DATA FOR THE TASK ->
* * *
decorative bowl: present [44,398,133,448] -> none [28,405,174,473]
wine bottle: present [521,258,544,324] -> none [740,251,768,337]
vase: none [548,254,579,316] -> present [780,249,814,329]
* * *
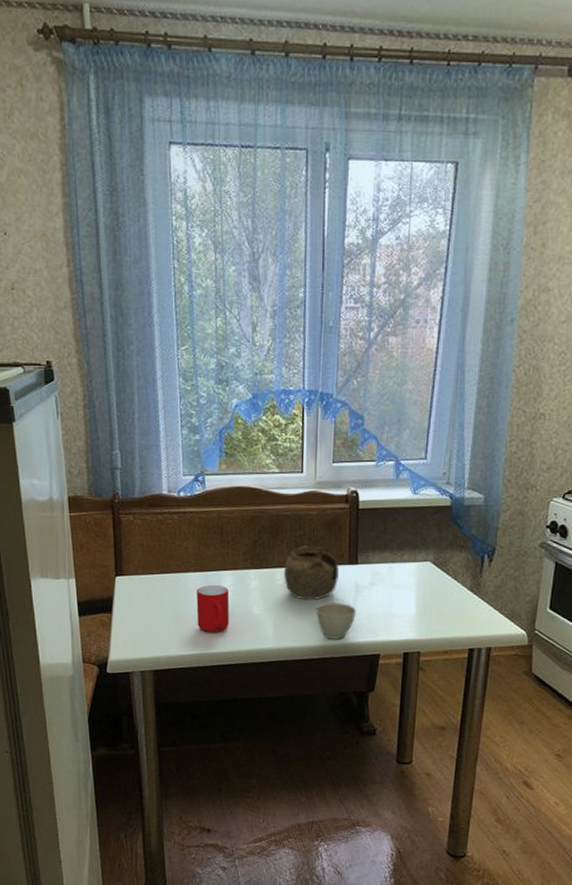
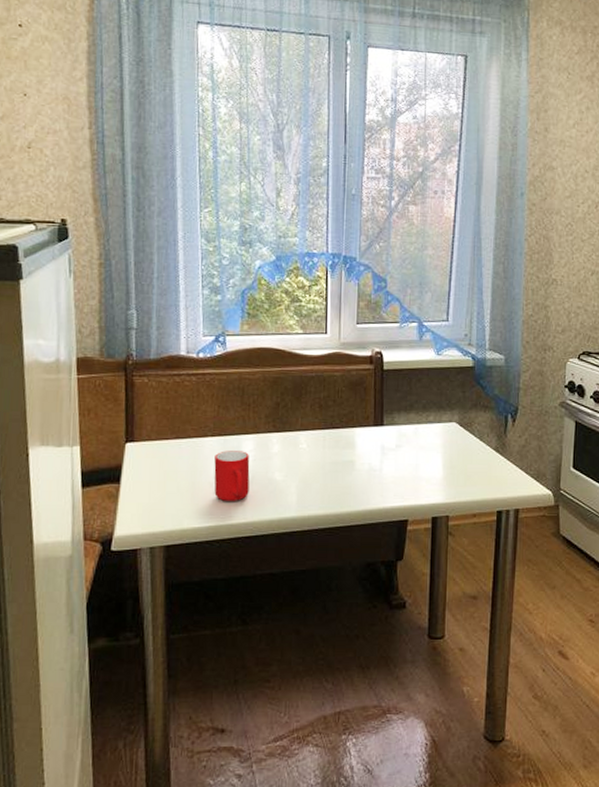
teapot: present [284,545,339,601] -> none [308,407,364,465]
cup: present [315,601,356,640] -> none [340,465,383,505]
* * *
REQUIRED WORK ->
Taking the entries above, write out exactly the lines starting with the line containing "wine bottle: present" and going on through the line containing "vase: none [548,254,579,316]", both included, and nothing else.

RESPONSE TO THE TASK ->
wine bottle: present [521,258,544,324] -> none [740,251,768,337]
vase: none [548,254,579,316] -> present [780,249,814,329]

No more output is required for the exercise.